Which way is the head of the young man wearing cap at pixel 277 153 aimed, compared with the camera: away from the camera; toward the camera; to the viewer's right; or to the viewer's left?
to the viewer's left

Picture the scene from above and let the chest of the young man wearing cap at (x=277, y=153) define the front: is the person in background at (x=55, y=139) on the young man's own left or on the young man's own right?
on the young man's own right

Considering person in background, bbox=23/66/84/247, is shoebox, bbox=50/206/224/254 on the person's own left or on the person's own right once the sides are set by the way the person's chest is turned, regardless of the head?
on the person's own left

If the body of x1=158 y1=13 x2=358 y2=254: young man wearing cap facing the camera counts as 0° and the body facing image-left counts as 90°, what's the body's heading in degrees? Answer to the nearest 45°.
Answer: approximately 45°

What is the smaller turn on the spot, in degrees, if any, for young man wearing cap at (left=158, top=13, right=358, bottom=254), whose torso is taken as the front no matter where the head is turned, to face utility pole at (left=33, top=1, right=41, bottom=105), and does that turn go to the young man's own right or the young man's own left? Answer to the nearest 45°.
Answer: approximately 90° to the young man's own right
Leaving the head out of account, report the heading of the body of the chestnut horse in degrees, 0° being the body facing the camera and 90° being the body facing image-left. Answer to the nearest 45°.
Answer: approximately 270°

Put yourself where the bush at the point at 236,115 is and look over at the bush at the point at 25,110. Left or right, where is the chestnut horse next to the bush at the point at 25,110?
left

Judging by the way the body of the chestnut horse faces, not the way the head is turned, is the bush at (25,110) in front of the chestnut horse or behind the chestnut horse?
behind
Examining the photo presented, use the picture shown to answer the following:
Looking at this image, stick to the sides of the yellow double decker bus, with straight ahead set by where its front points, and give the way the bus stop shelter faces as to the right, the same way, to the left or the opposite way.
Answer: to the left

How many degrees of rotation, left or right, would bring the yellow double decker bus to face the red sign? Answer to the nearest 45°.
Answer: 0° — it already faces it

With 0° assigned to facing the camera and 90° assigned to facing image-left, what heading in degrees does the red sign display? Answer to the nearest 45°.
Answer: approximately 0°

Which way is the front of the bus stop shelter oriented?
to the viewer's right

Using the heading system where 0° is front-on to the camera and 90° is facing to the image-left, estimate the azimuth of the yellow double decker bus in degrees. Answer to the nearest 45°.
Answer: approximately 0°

---

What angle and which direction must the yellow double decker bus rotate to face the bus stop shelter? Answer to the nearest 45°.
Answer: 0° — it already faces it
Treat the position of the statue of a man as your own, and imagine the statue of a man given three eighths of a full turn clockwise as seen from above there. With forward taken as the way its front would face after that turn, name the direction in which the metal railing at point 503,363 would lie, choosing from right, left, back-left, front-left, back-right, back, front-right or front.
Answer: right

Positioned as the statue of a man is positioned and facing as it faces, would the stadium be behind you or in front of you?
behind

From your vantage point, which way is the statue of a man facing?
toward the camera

---

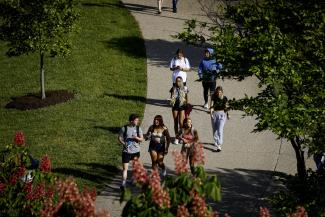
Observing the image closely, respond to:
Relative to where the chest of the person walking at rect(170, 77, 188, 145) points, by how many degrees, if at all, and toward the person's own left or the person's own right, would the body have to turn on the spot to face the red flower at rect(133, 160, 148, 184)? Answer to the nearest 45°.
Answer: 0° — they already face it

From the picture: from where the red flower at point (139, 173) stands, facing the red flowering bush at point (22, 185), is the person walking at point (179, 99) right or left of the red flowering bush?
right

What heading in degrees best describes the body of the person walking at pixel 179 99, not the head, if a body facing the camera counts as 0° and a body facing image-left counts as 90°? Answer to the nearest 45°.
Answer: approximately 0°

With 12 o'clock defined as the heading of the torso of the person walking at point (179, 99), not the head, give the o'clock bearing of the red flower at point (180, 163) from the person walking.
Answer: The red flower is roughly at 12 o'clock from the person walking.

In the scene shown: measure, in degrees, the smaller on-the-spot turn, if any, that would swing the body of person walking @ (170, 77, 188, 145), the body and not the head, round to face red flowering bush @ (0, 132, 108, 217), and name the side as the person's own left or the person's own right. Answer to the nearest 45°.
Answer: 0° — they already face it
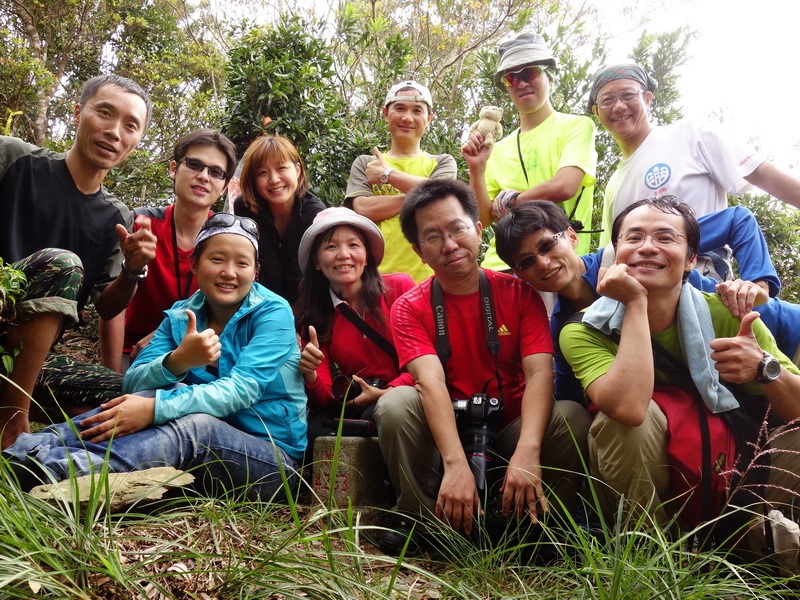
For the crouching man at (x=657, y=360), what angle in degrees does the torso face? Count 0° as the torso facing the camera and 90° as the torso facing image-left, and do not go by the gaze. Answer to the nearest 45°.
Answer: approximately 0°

---

> **Description of the task**: Can you rewrite the entries from the line with "Which way is the head" to the line with "Answer: approximately 45°", changing "camera" to "lens" and leaving everything else as it stands?

> **Task solution**:
Which way is the head of the young man wearing cap at pixel 277 153 aimed, compared with the lens: away from the lens; toward the lens; to the viewer's right; or to the viewer's left?
to the viewer's left

Picture the scene from above and let the chest of the young man wearing cap at (x=277, y=153) define the front: is the person in background at (x=55, y=139) on the young man's own left or on the young man's own right?
on the young man's own right

Considering person in background, bbox=23/66/84/247, is shoebox, bbox=50/206/224/254 on the person's own left or on the person's own right once the sides are set by the way the person's chest is turned, regardless of the head?
on the person's own left

If the body of x1=158 y1=13 x2=358 y2=254: young man wearing cap facing the lens counts as 0° and the body facing image-left counts as 90°, what's the body's heading in degrees? Answer to the nearest 45°.
Answer: approximately 45°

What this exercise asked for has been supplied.